Ainda assim, o órgão fiscalizador do Vitória aconselha o voto favorável dos sócios na Assembleia-Geral (AG), marcada para dia 28 de outubro, na qual será discutido e votado o relatório e contas de 2010/11, mas alerta para a possível «insustentabilidade futura do clube».

O documento, tal como o parecer do Conselho Fiscal disponibilizado no sítio do clube na Internet, revela que o resultado negativo foi de 1,958 ME e que o passivo total do clube é de agora 15,118 ME euros, mais 54.218 euros do que na época passada.

O Conselho Fiscal considera que o encaixe de sete ME realizado em 2010/11 com a venda de jogadores «deveria ter proporcionado uma redução do passivo, o que só não aconteceu por um crescimento de custos que deve merecer reflexão, sob pena da insustentabilidade futura da gestão do clube».

As contas de 2010/11 «revelam uma expansão de custos e uma não alcançada contenção, como seria aconselhável dada a situação financeira do país e do clube”, pelo que o Conselho Fiscal “reforça as suas anteriores recomendações para uma revisão da política de gestão económica e financeira».

O órgão defende ainda «uma gestão do futebol profissional mais ancorada no aproveitamento da formação e numa redução do plantel de jogadores profissionais».

«O número de jogadores com contrato, incluídos no plantel do clube e emprestados a outros clubes, começa a ser excessivo e um fator de desvalorização desses ativos pela sua menor visibilidade», pode ler-se.
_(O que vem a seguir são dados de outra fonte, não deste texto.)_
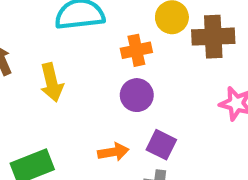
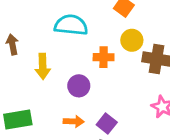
purple circle: (137, 95) -> (79, 86), moved

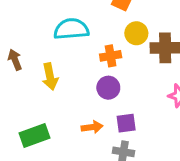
purple circle: (79, 86) -> (108, 88), moved
purple square: (107, 123) -> (126, 123), turned -36

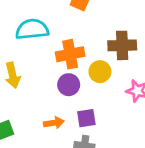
yellow circle: (136, 33) -> (100, 72), moved
orange cross: (111, 56) -> (70, 54), size x1.4

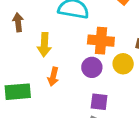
orange arrow: (54, 123) -> (53, 77), moved, turned 96

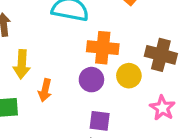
yellow arrow: (44, 45) -> (22, 64), moved

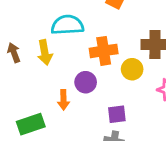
yellow arrow: (22, 64) -> (45, 52), moved
purple circle: (91, 80) -> (86, 82), moved

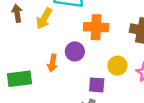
yellow arrow: (45, 52) -> (44, 18), turned 30
yellow circle: (132, 69) -> (117, 66), moved

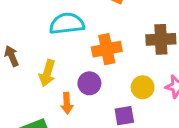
yellow arrow: (44, 18) -> (47, 73), moved

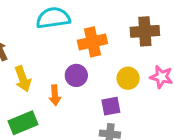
yellow arrow: (47, 73) -> (23, 79), moved, turned -35

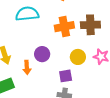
orange cross: (92, 42) -> (64, 27), moved

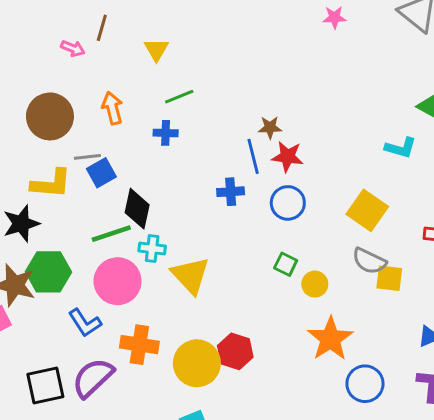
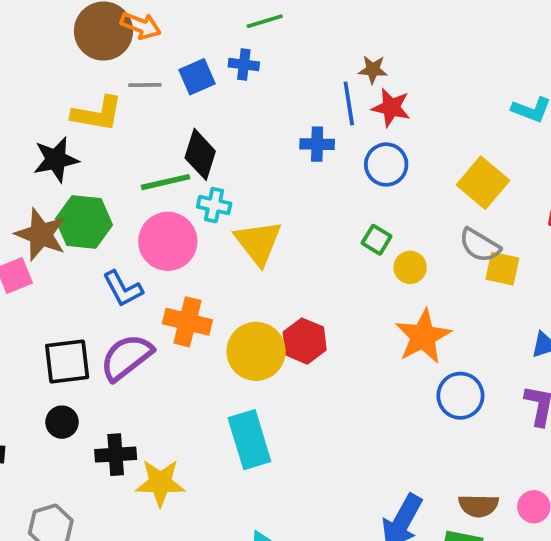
orange arrow: (112, 108) -> (141, 26), moved, turned 120
blue square: (101, 173) -> (197, 77), moved

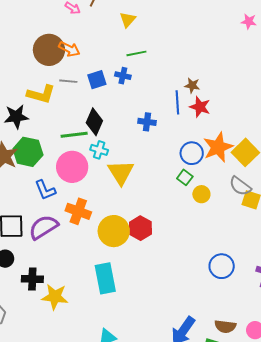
blue cross: (317, 144) -> (147, 122), moved
blue circle: (386, 165) -> (192, 153), moved
orange star: (423, 336) -> (218, 147), moved

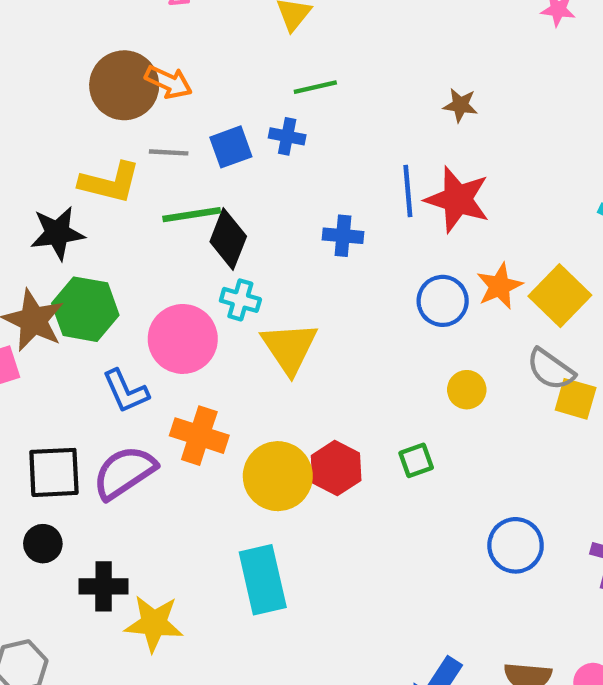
brown star: (192, 85) -> (460, 105), moved
red star: (200, 107) -> (457, 199), size x1.4
green line: (74, 135) -> (192, 215), moved
orange star: (218, 147) -> (499, 286), size x0.7
green square: (185, 177) -> (416, 460), moved, turned 35

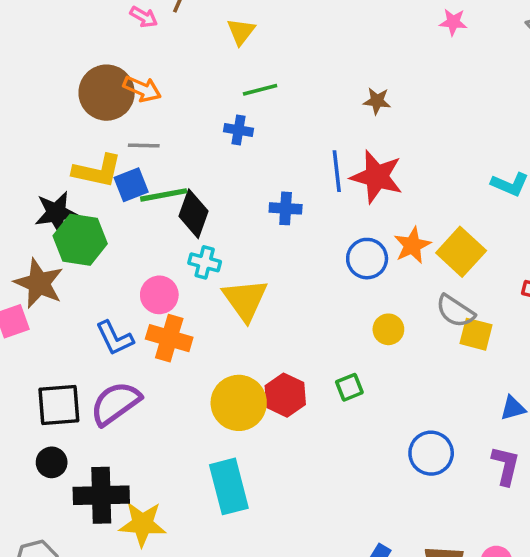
blue square: (231, 147) -> (131, 185), moved
green hexagon: (85, 309) -> (80, 240), moved
pink circle: (183, 339) -> (159, 295), size x0.7
orange cross: (199, 436) -> (169, 338), moved
black cross: (104, 586) -> (101, 495), size x1.4

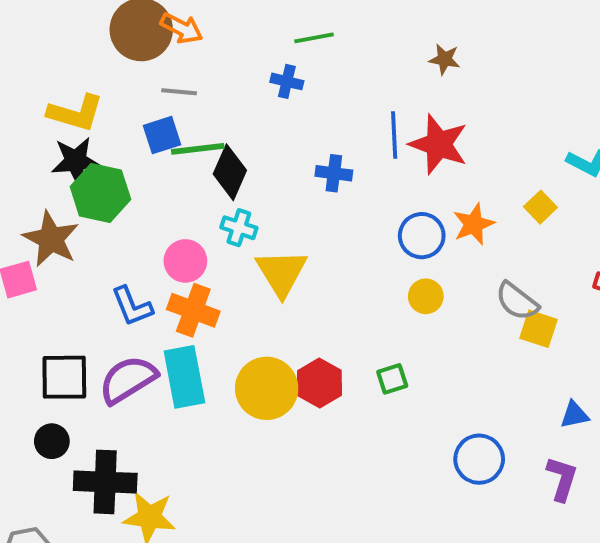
yellow L-shape: (97, 171) -> (76, 113), moved
yellow square: (461, 252) -> (540, 207), moved, size x0.6
yellow circle: (388, 329) -> (426, 296), moved
cyan rectangle: (229, 486) -> (184, 377), moved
Os responsáveis pela fiscalização das contas do clube notam ainda «a quebra de receitas resultantes das quotizações e patrocínios, o não cumprimento do orçamento das modalidades ‘amadoras’, o crescimento dos custos com fornecimentos e serviços externos superior ao que seria desejável», que aliados ao “crescimento do investimento no futebol profissional” explicam o resultado negativo de quase dois ME.

Ainda assim, o Conselho Fiscal «reconhece que as contas apresentadas refletem com verdade e rigor a situação do clube» e aconselha a sua aprovação em AG, caso contrário «seriam graves os prejuízos».

A AG de 28 de outubro servirá ainda para ratificar o nome de Jorge Afonso Martins para vice-presidente da direção, designado pelo presidente, Macedo da Silva.

No final, como habitualmente, estão reservados 30 minutos para discutir temas do interesse do clube.